Nottinghamshire - 50 Years On

Series

Series Name
Mining Review 19th Year

Issue

Issue No.
8
Date Released
Apr 1966
Stories in this Issue:
  1. 1London - Ideal Home
  2. 2Nottinghamshire - 50 Years On
  3. 3Shropshire - Hunting Country
  4. 4National Story - Right Dress

Story

Story No. within this Issue
2 / 4
Summary
NoS synopsis: A National Coal Board training officer, Fred Draycott, looks back over his 50 years in mining
NCB Commentary - After fifty years of mining, Fred Draycott is taking his last ride up the shaft. He’s a man with no regrets. He’s ending his mining career as training officer at Sutton Colliery in Nottingham. He’s been in training for nine years now, after more than forty spent in the coalfield.
Go back with Fred to the year 1916. He was a boy of thirteen then and on New Year’s day he started at Ormwood Colliery. He left home at half-past four in the morning to get to work by six. The five mile walk was a fair stretch for a young lad. Then came a ten-and-a-half hour day, without meal breaks, working on the screens.
Six-and-eight a week was his pay, and his father - a grown man - only earned ten-and-seven a shift. It wass on the coal that the money wsa, just as it is today. Nobody trained you into a job; a son followed his father until he could carry on on his own.

* Work instructions
1. In the text about Fred Draycott's fifty years in mining, how old was he when he started at Ormwood Colliery?
2. Go on with the text about Fred Draycott's mining career from the point where it stops.

* Dataset excerpt

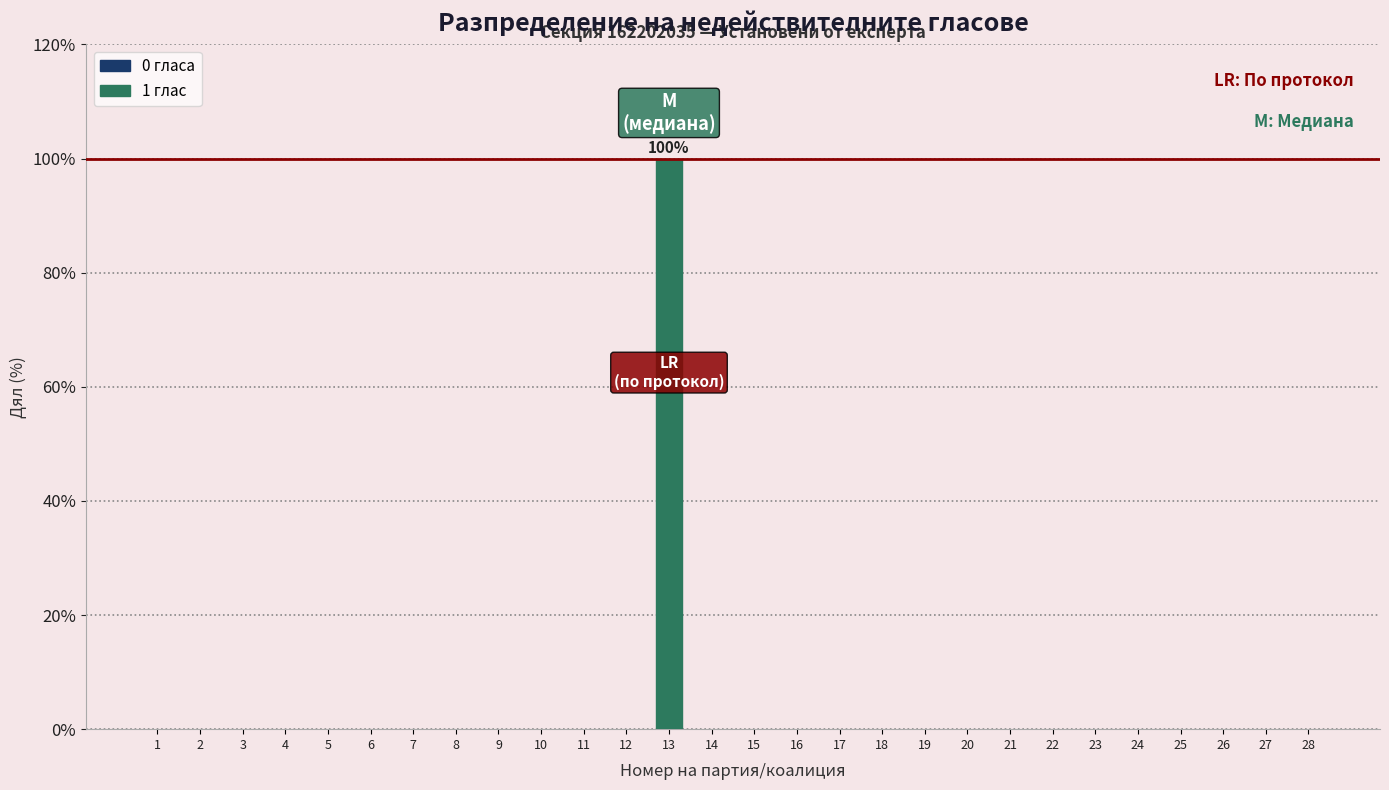

Reading left to right, list all the values displayed in this chart.

1=0	2=0	3=0	4=0	5=0	6=0	7=0	8=0	9=0	10=0	11=0	12=0	13=100	14=0	15=0	16=0	17=0	18=0	19=0	20=0	21=0	22=0	23=0	24=0	25=0	26=0	27=0	28=0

* Answers to each task
1. He was thirteen.

2.
Then came the depressions and the strikes of the twenties. In 1921, Fred Draycott was out twenty-six weekd. Half a year’s work was lost to him. Another half-year lost in 1926, and the pattern of insecurity was repeated all through the years between the two World Wars.
But since 1946, Fred Draycott has seen a new industry emerge out of the old. Modern power-loading machines have banished the pick and shovel; powered supports have taken over from timber and iron bars.
When boys come to see him at Sutton Colliery, he can talk to them about the industry from the depth of his own experience. He can tell them how the future will be plotted in mining in terms of men skilled not only in the traditional crafts, but in the techniques of today and of tomorrow.
Fred’s seen the social pattern of the industry change, too, and the growth of amenities undreamt of when he started as a boy. He’s seen the birth and growth of safety rules and proper training, and in all this he’s played his own part.
Mrs. Draycott knows the story too. She could never reckon up how many sandwiches she’s cut for Fred over the years, most of them sliced in the small hours of the morning.
It’s men like Fred Draycott, with long years of service behind them, who have helped guide the forward march of the mining industry of today.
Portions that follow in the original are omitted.